▸ **Given passage**:
Last spring, Lory Hough from Harvard’s Ed Magazine and I swapped emails for several weeks regarding the use of Wikipedia in the classroom. Her final product, Truce Be Told, appeared last month. Throughout the process, I started thinking about how I have not only changed the way that I approach finding information for research, but also how I actually work through the process itself.
In middle and high school, I first learned the research process – a rigid system involving note cards, encyclopedias, card catalogs, more note cards, and multi-colored paper clips. Begin with an encyclopedia to generate a list of topic words, potential authors, and potential book titles to carry to the card catalog. For note taking, write one main idea, with no more than two to three supporting details, on each note card and include a reference to the matching source card. Organize the cards into concepts, create an outline, and then type up the paper. This system served me well even when college professors added the requirements to use Lexus Nexus, microfilm, and one source from the World Wide Web.
During the spring of 2000, however, I taught my first research project to a group of ninth grade English students. Before beginning the assignment, I met with the librarian to review my plans and see if I had missed anything.
“Make sure you use Google.” She told me.
“What’s a Google?” I asked.
And so, at that moment, I entered the world of 21st century research.
By the time I finished graduate school in 2002, I had replaced notecards with PowerPoint slides and used the text tools in Word to make annotations on digital documents. When teaching research to fifth graders in 2005, I confronted Wikipedia, embraced Answers.com, and grew to loathe Google (read Truce Be Told for more on that topic).
Now, in the fall of 2011, my phone provides me with encyclopedias, atlases, dictionaries, newspapers, translators, note taking tools, graphic organizers, and millions of books, magazines, and primary source documents all with the launch of an app. Given the ubiquity of devices that students possess, how does this then impact the traditional research process? Essentially, every student could possess a complete library in their pocket, so is a trip to the stacks even necessary any more?
The learning goals associated with research projects may not have changed very much. In an elementary classroom, the goal could be as simple as to identify a fact that supports a topic, or locate a fact after having used an index. Middle school students might need to synthesize information from multiple sources to draw a conclusion, and high school students could have to analyze primary source materials to hypothesize an alternate outcome or propose a new solution. Regardless of the medium or the media being used to access the information, these core cognitive requirements still apply.

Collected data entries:
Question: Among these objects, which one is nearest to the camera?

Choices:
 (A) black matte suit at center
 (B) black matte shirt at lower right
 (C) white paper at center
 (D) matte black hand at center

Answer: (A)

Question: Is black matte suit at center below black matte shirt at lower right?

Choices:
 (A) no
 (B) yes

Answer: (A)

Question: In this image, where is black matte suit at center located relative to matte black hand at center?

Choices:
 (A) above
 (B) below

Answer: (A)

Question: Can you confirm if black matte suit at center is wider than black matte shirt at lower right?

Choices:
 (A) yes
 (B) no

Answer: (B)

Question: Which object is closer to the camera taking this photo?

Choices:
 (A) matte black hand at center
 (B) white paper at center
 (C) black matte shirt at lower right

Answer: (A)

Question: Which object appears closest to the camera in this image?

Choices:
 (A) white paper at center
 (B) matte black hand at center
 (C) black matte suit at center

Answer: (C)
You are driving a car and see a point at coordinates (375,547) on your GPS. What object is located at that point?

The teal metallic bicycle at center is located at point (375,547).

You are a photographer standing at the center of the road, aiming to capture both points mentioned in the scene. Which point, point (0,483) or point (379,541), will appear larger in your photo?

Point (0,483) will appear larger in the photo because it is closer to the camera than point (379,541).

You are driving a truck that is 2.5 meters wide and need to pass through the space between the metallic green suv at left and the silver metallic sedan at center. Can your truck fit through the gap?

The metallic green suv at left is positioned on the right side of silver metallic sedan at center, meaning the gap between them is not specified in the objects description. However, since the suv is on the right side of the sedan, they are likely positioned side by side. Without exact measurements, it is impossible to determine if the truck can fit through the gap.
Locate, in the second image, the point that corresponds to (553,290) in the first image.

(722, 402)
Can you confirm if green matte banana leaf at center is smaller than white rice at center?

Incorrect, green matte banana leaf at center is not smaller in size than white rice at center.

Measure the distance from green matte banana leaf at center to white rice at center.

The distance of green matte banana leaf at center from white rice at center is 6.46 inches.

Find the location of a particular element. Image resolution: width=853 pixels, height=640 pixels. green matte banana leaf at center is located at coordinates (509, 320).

▸ **Parts of the exercise**:
1. According to the essay on the research process, what did the librarian tell the author to make sure to use?
2. Extend the essay on the research process by writing what comes after its last paragraph.

▸ **Numbered responses**:
1. Google.

2.
So what has changed? Let’s take a look at the mechanical process itself.
- Students now begin with encyclopedia-type information. This could include the hardback copy of Encyclopedia Brittanica in the library, or it could refer to Wikipedia, Answers.com, or maybe a library database such as Grolier. In the state of Rhode Island, thanks to the public library, you can even access the complete Worldbook web system.
- Once those “key words” have been gathered from the initial discovery stage, students can search their school library, or the Library of Congress, or the National Archives, or a university library, or the entire public domain to find information. If a student finds a book, they may not even have to get it through inter-library loan. Google Books may have already digitized it.
- Instead of scanning through microfilm, students can now go online to search the archives of most major publications such as the New York Times, the Wall Street Journal, or Time Magazine.
- Beyond text and static images, students can now leverage audio and video to support their research process. SnagFilms, Discovery Streaming, National Geographic, iTunesU, PBS Nova and countless others provide students with millions of media resources.
- Older students can incorporate a web-annotation tool, such as Diigo, to take notes on web sources rather than transcribe them onto a note card or type them into a PowerPoint slide. They can include their citation information in the Bookmark comments, plus the teacher can review and comment on their notes as they can easily be shared.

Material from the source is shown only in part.